++++ Recorded information ++++

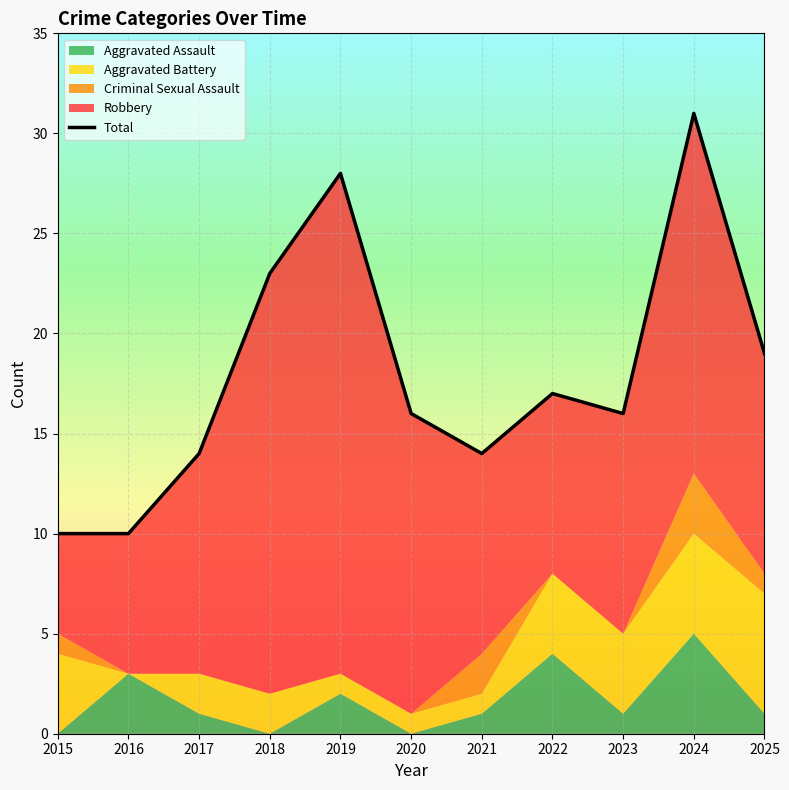

Reading left to right, extract all data points from this chart.

2015=10	2016=10	2017=14	2018=23	2019=28	2020=16	2021=14	2022=17	2023=16	2024=31	2025=19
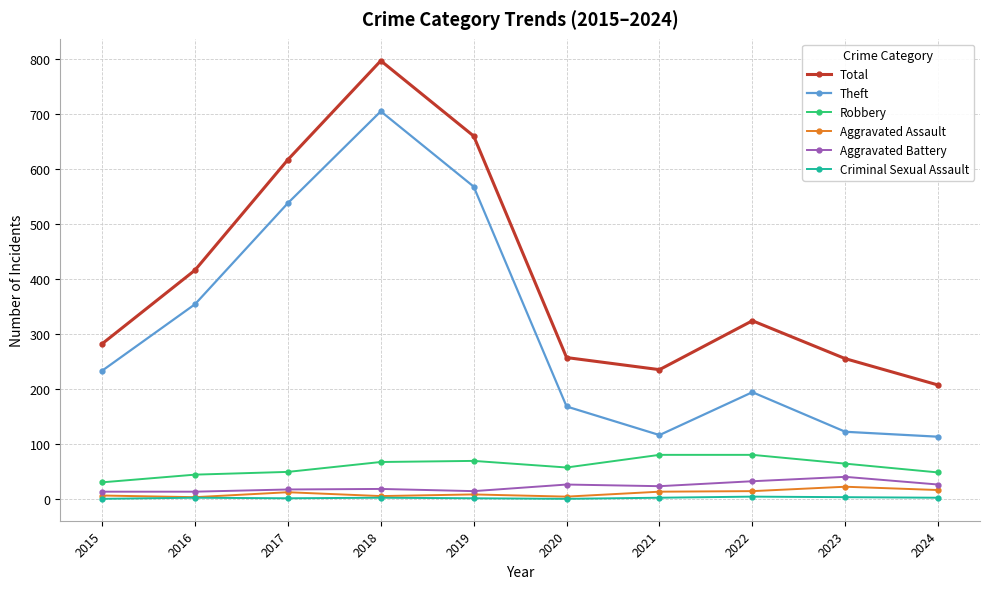

Which category has the highest value across all series?

2018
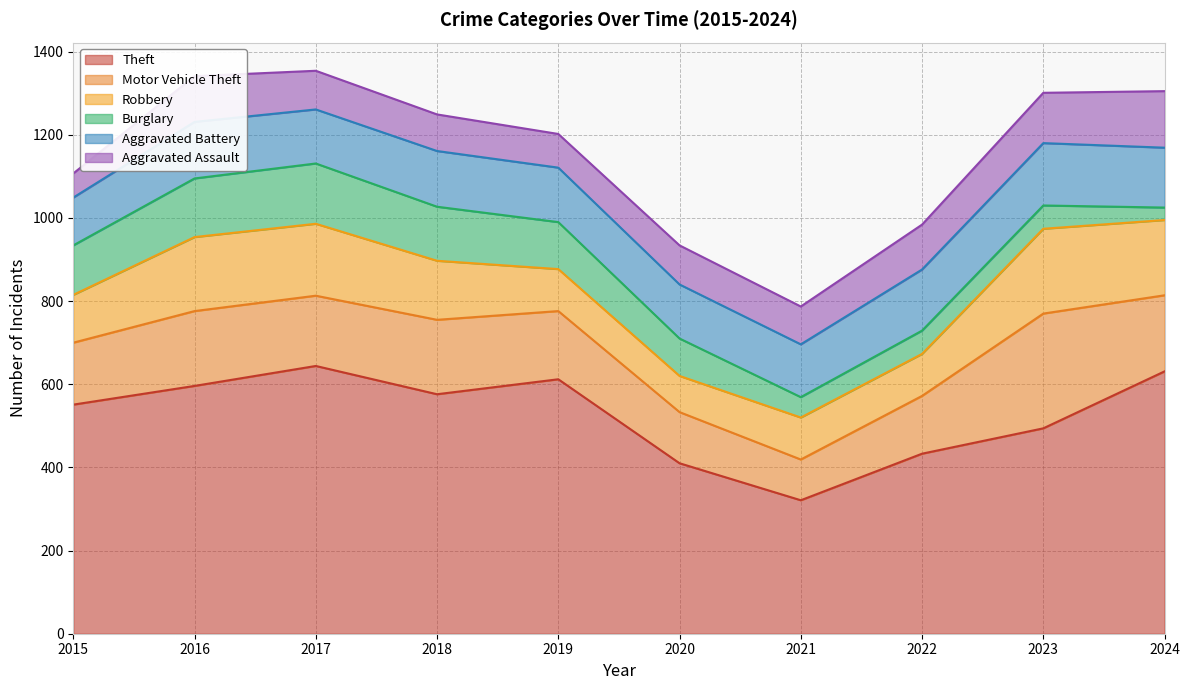

True or false: Aggravated Battery and Motor Vehicle Theft intersect in this chart.

True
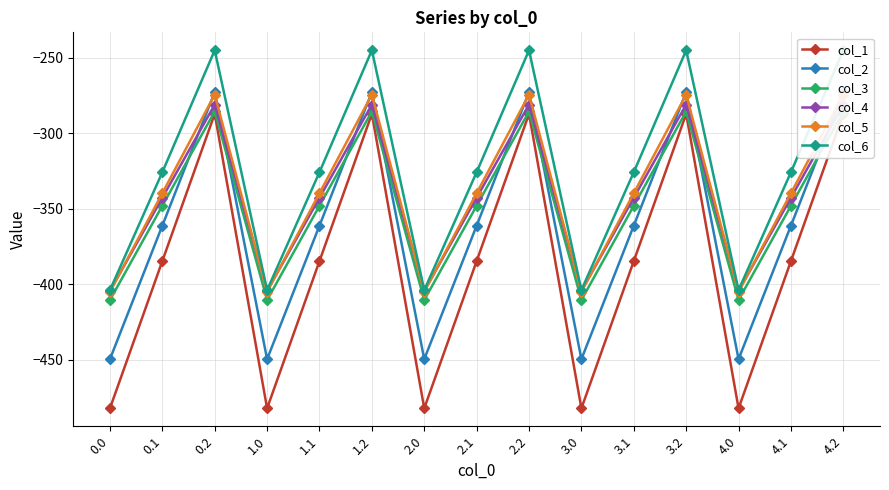

At which category is the sum across all series the highest?

0.2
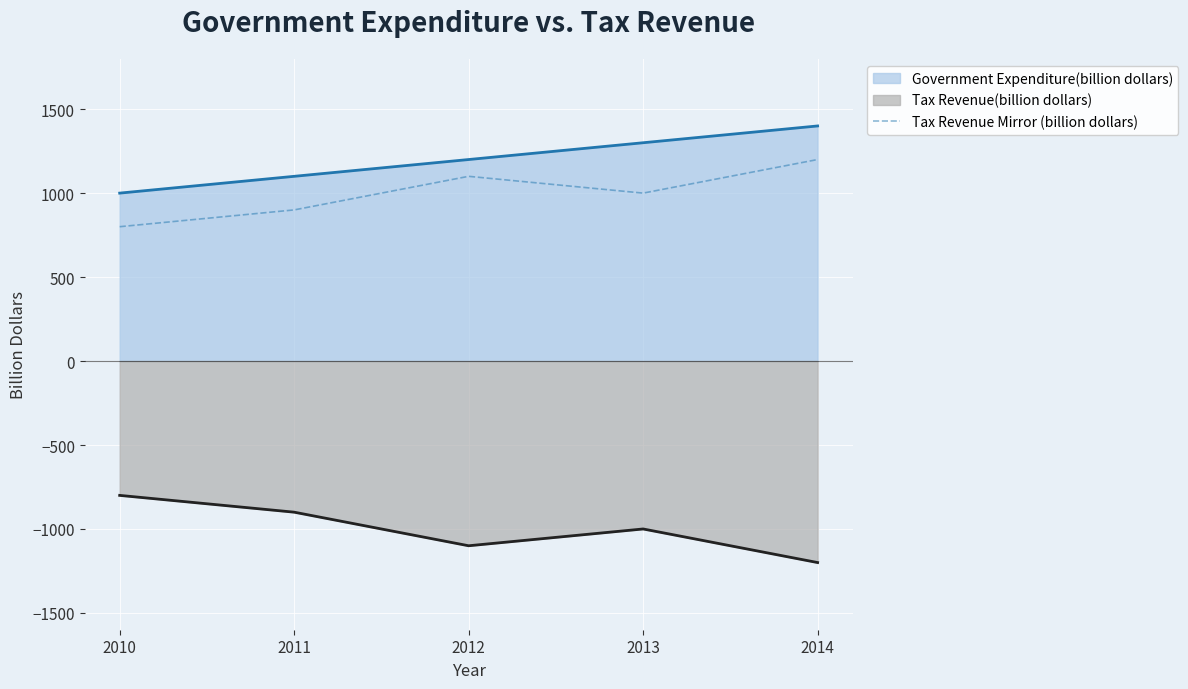

How many lines are shown in the chart?

3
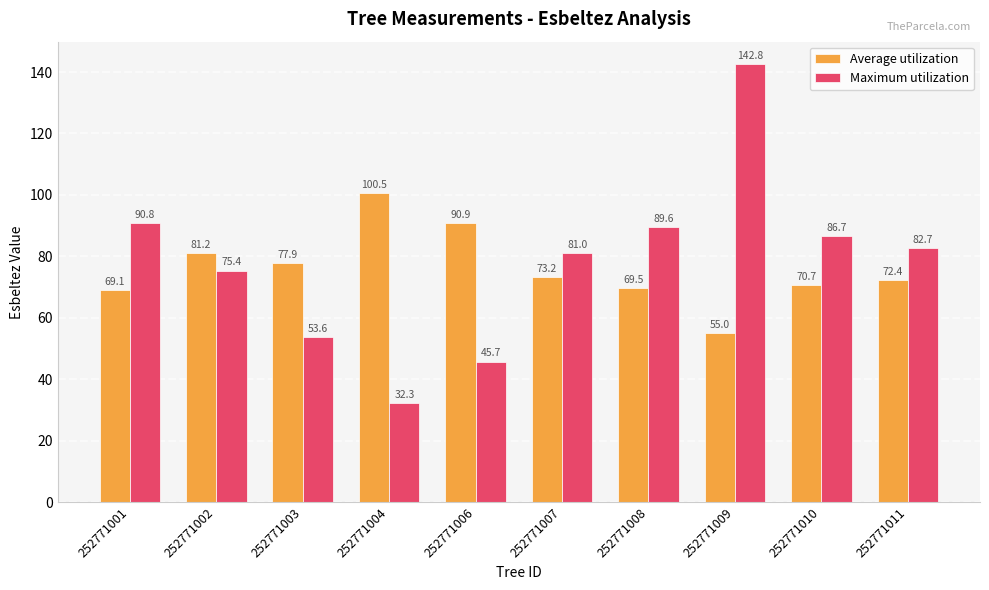

Is the value of Average utilization at 252771010 greater than the value of Maximum utilization at 252771006?

Yes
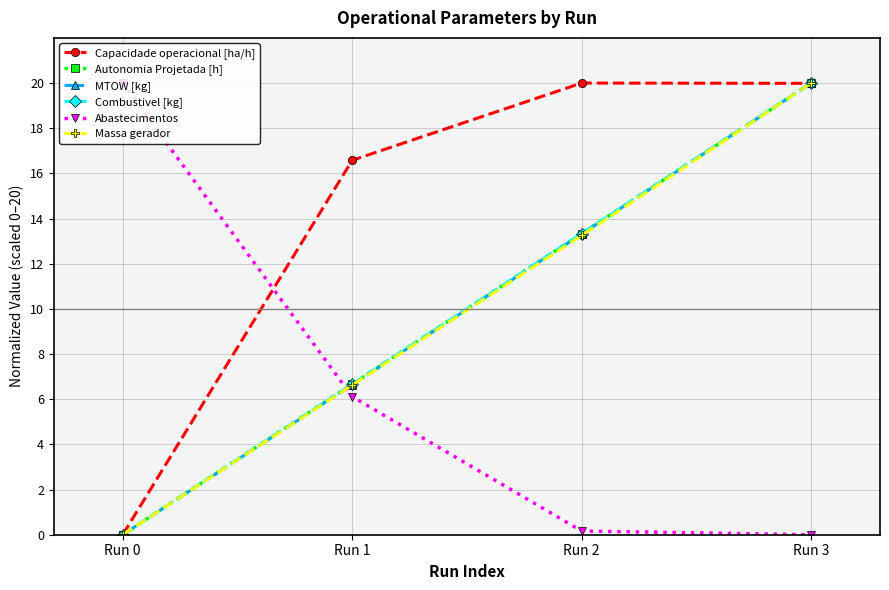

Is the value of Abastecimentos at Run 0 greater than the value of Capacidade operacional [ha/h] at Run 0?

Yes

++++

**Work instructions:** Please transcribe all the text of the data above word for word, leaving out the pictures.

**Output of the exercise:**
Reading left to right, extract all data points from this chart.

2015=10	2016=10	2017=14	2018=23	2019=28	2020=16	2021=14	2022=17	2023=16	2024=31	2025=19

Which category has the highest value across all series?

2018

True or false: Aggravated Battery and Motor Vehicle Theft intersect in this chart.

True

At which category is the sum across all series the highest?

0.2

How many lines are shown in the chart?

3

Is the value of Average utilization at 252771010 greater than the value of Maximum utilization at 252771006?

Yes

Is the value of Abastecimentos at Run 0 greater than the value of Capacidade operacional [ha/h] at Run 0?

Yes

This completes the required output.